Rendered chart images
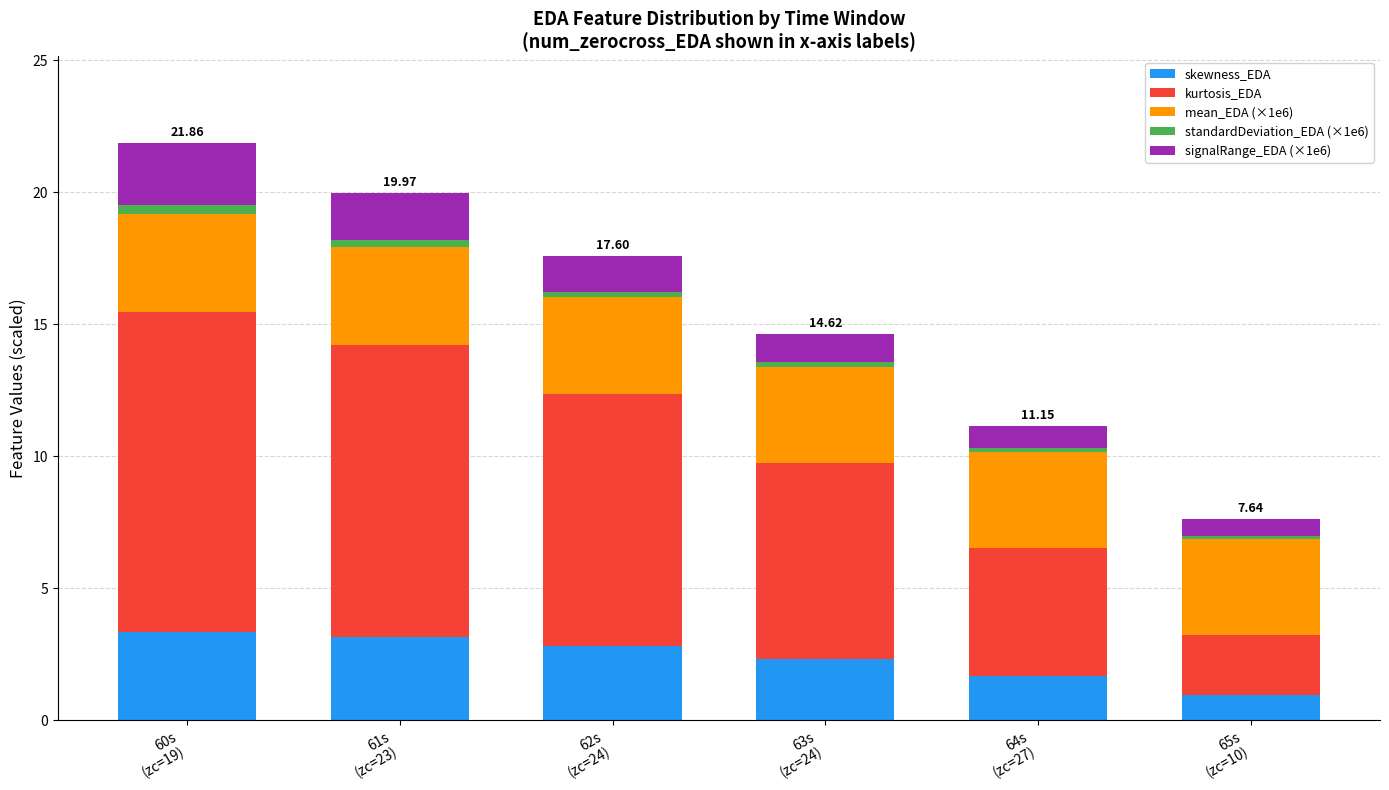

What is the average value of the skewness_EDA series?

2.4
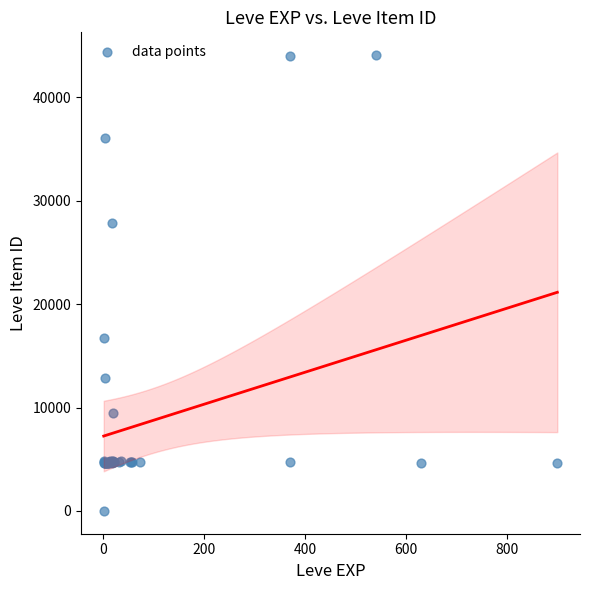

What Y value in the scatter plot is closest to 22050?

16734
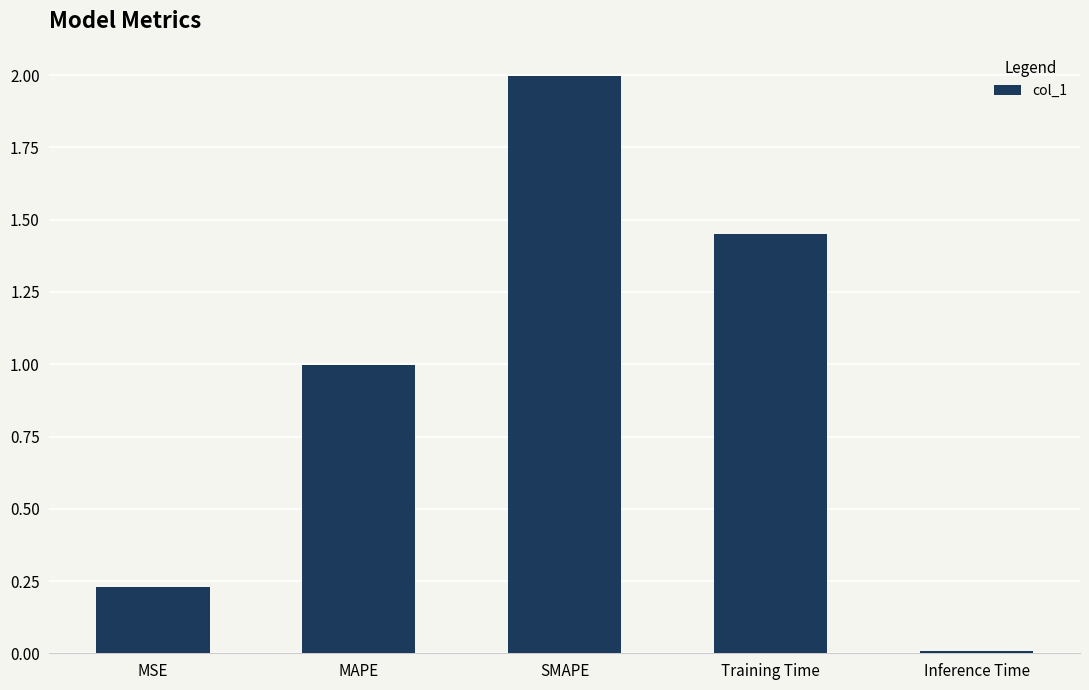

What is the label of the 5th bar from the left?

Inference Time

- **Written task**:
Convert the listing above into a JSON array of strings, one string per line, with blank lines dropped and the pictures left out.

- **Written solution**:
[
  "What is the average value of the skewness_EDA series?",
  "2.4",
  "What Y value in the scatter plot is closest to 22050?",
  "16734",
  "What is the label of the 5th bar from the left?",
  "Inference Time"
]